Transcriptomics Reveals the Mechanism of Rosa roxburghii Tratt Ellagitannin in Improving Hepatic Lipid Metabolism Disorder in db/db Mice

A complex metabolic disorder, type 2 diabetes, was investigated to explore the impact of ellagitannin, derived from Rosa roxburghii Tratt (RTT), on liver lipid metabolism disorders in db/db mice. The findings demonstrated that both RTT ellagitannin (C1) and RTT ellagic acid (C4) considerably decelerated body mass gain in db/db mice, significantly decreased fasting blood glucose (FBG) levels, and mitigated the aggregation of hepatic lipid droplets. At LDL-C levels, C1 performed substantially better than the C4 group, exhibiting no significant difference compared to the P (positive control) group. An RNA-seq analysis further disclosed that 1245 differentially expressed genes were identified in the livers of experimental mice following the C1 intervention. The GO and KEGG enrichment analysis revealed that, under ellagitannin intervention, numerous differentially expressed genes were significantly enriched in fatty acid metabolic processes, the PPAR signaling pathway, fatty acid degradation, fatty acid synthesis, and other lipid metabolism-related pathways. The qRT-PCR and Western blot analysis results indicated that RTT ellagitannin notably upregulated the gene and protein expression levels of peroxisome proliferator-activated receptor alpha (PPAR alpha) and peroxisome proliferator-activated receptor gamma (PPAR gamma). In contrast, it downregulated the gene and protein expression levels of sterol regulatory element-binding protein (SREBP), recombinant fatty acid synthase (FASN), and acetyl-CoA carboxylase (ACC).
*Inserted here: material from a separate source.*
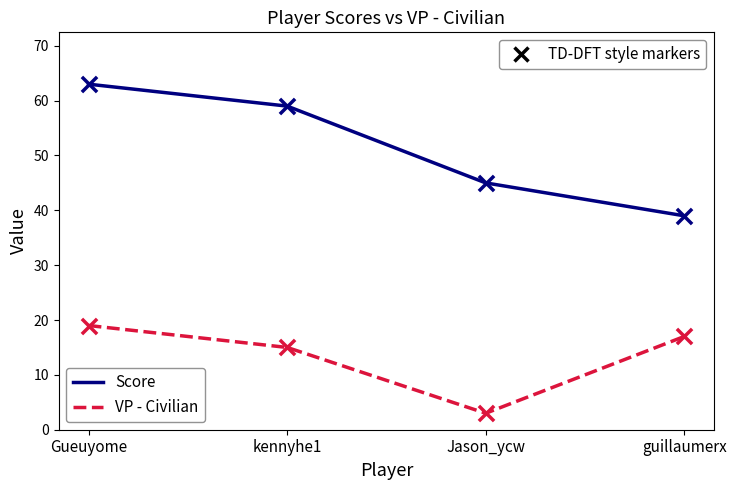

At which category is the sum across all series the highest?

Gueuyome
Therefore, RTT ellagitannin can activate the PPAR signaling pathway, inhibit fatty acid uptake and de novo synthesis, and ameliorate hepatic lipid metabolism disorder in db/db mice, thus potentially aiding in maintaining lipid homeostasis in type 2 diabetes.

Automated summary

This study investigated the effects of ellagitannin from Rosa roxburghii Tratt on liver lipid metabolism disorder in db/db mice with type 2 diabetes. The results showed that ellagitannin significantly reduced body weight gain, decreased fasting blood glucose levels, and mitigated hepatic lipid droplet accumulation. RNA-seq analysis revealed differentially expressed genes and enrichment in fatty acid metabolic processes and other lipid metabolism-related pathways. Furthermore, ellagitannin upregulated the expression of PPAR alpha and PPAR gamma, while downregulating the expression of SREBP, FASN, and ACC. These findings suggest that ellagitannin can improve hepatic lipid metabolism disorder and potentially maintain lipid homeostasis in type 2 diabetes.